Il suo percorso spirituale è intenso: cresciuta in una solida famiglia cristiana, frequenta la parrocchia del Redentore a Bari. Conosce Comunione e liberazione, quindi l'esperienza di Madre Teresa attraverso le sue suore di Bari; si avvicina poi al movimento dei Focolari frequentando regolarmente gli incontri. Nel 1983 si consacra alla Madonna e di lì ad alcuni anni, approfondisce la spiritualità delle Missionarie dell'Immacolata-Padre Kolbe. Ma quando decide di entrare nella congregazione sperimenta la resistenza dei genitori.

Il 6 febbraio 1989 subisce un'aggressione da parte del giovane che poi l'ucciderà. Segue un periodo di prova e di solitudine. La famiglia denuncia la situazione ma senza ottenere risultati. Due anni dopo viene uccisa. La sua morte suscita vasto cordoglio e la sua fama di santità si diffonde in breve, tanto che nel 1999 viene introdotta la causa di beatificazione.
Leggere alcuni suoi scritti è come sfogliare certe cronache drammatiche di oggi: «Non posso uscire da sola perché c'è un uomo che mi sta dietro da giugno e qualche settimana fa mi ha aggredita. Non so bene se per violentarmi o uccidermi. È schizofrenico e la madre non vuol farlo curare. Io non ho niente per fermarlo, pur avendo fatto diffide al Commissariato. Non posso camminare da sola per strada perché lui arriva dovunque. Ho solo la mia fede e il mio diario. Non so come e quando finirà questa storia ma ti posso assicurare che è un vero incubo!».

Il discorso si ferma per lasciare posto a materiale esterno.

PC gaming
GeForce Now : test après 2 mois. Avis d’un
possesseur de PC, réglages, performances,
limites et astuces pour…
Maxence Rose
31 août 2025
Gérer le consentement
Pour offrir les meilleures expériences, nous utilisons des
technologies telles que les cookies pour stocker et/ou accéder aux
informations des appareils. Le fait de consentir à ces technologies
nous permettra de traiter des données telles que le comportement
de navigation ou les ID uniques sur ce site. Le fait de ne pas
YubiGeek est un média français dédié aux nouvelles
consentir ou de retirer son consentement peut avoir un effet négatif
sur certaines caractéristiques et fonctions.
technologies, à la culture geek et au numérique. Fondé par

Ecco perché, se ci sarà da scegliere una patrona delle vittime di stalking, Santa è il pole position.
Cambiamo decisamente genere. Non so se rappresenti una vera e propria "categoria sociale", ma quello della madre-cattolica-di-adolescente-ribelle-alla-fede certamente è uno dei tipi antropologici più diffusi all'interno delle nostre comunità cristiane. Ebbene, dopo aver letto un mirabile discorso di Papa Francesco non molto tempo fa su sant'Agostino e sua madre, santa Monica, candido decisamente quest'ultima al ruolo citato poc'anzi. Il ritratto che Bergoglio fa di Monica, della sua premura e dell'ansia materna per la fede del figlio è davvero mirabile.

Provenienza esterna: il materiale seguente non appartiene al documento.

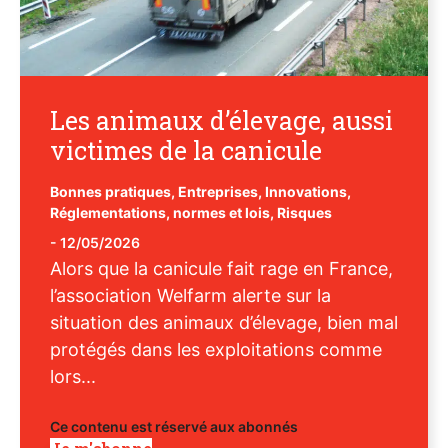
Les animaux d’élevage, aussi
victimes de la canicule
Bonnes pratiques
,
Entreprises
,
Innovations
,
Réglementations, normes et lois
,
Risques
-
12/05/2026
Alors que la canicule fait rage en France,
l’association Welfarm alerte sur la
situation des animaux d’élevage, bien mal
protégés dans les exploitations comme
lors...
Ce contenu est réservé aux abonnés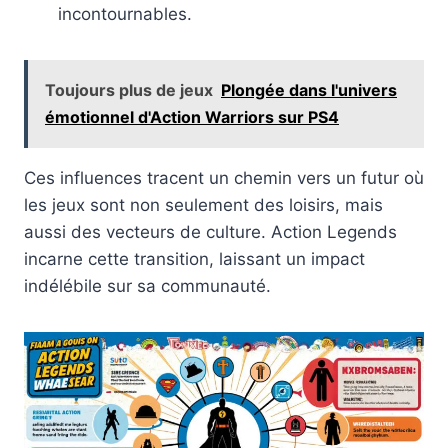
incontournables.
Toujours plus de jeux
Plongée dans l'univers
émotionnel d'Action Warriors sur PS4
Ces influences tracent un chemin vers un futur où
les jeux sont non seulement des loisirs, mais
aussi des vecteurs de culture. Action Legends
incarne cette transition, laissant un impact
indélébile sur sa communauté.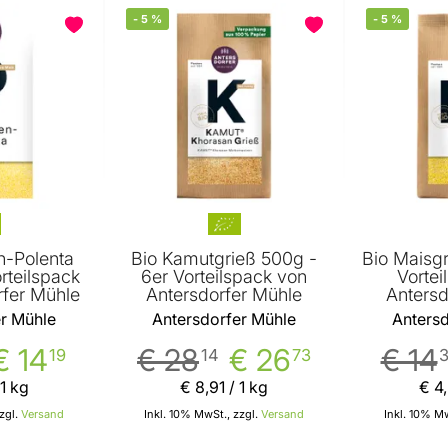
-
5
%
-
5
%
BELIEBT
n-Polenta
Bio Kamutgrieß 500g -
Bio Maisgr
rteilspack
6er Vorteilspack von
Vortei
rfer Mühle
Antersdorfer Mühle
Antersd
r Mühle
Antersdorfer Mühle
Antersd
€ 14
€ 28
€ 26
€ 14
19
14
73
 1 kg
€ 8
,
91
/ 1 kg
€ 4
,
zgl.
Versand
Inkl. 10% MwSt., zzgl.
Versand
Inkl. 10% Mw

Da ultimo. Si parla spesso di "cervelli in fuga". Ebbene, perché non si potrebbe incoronare il gesuita Matteo Ricci, imponente figura di missionario-intellettuale? Un anno e mezzo fa, come scrivevo su MissiOnLine fu l'allora sottosegretario agli esteri Staffan de Mistura, a dire che «Ricci dovrebbe rappresentare un faro per quanti decidono di lasciare il nostro Paese per motivi di studio o di lavoro». Aggiungeva: «Rivolgendomi a 150 giovani espatriati italiani di successo ho immaginato in tanti di loro dei piccoli-grandi Matteo Ricci». Del grande gesuita marchigiano De Mistura ha detto che era «un alfiere del dialogo in grado di penetrare nella mentalità di popoli lontani, con la forza della cultura e del rispetto del prossimo, proprio come molti italiani che intraprendono carriere lavorative nei quattro angoli del globo».

Ora, visto che abbiamo già una patrona dei migranti in santa Francesca Cabrini, perché non si potrebbe assegnare a Matteo Ricci il ruolo di patrono dei "cervelli in fuga"?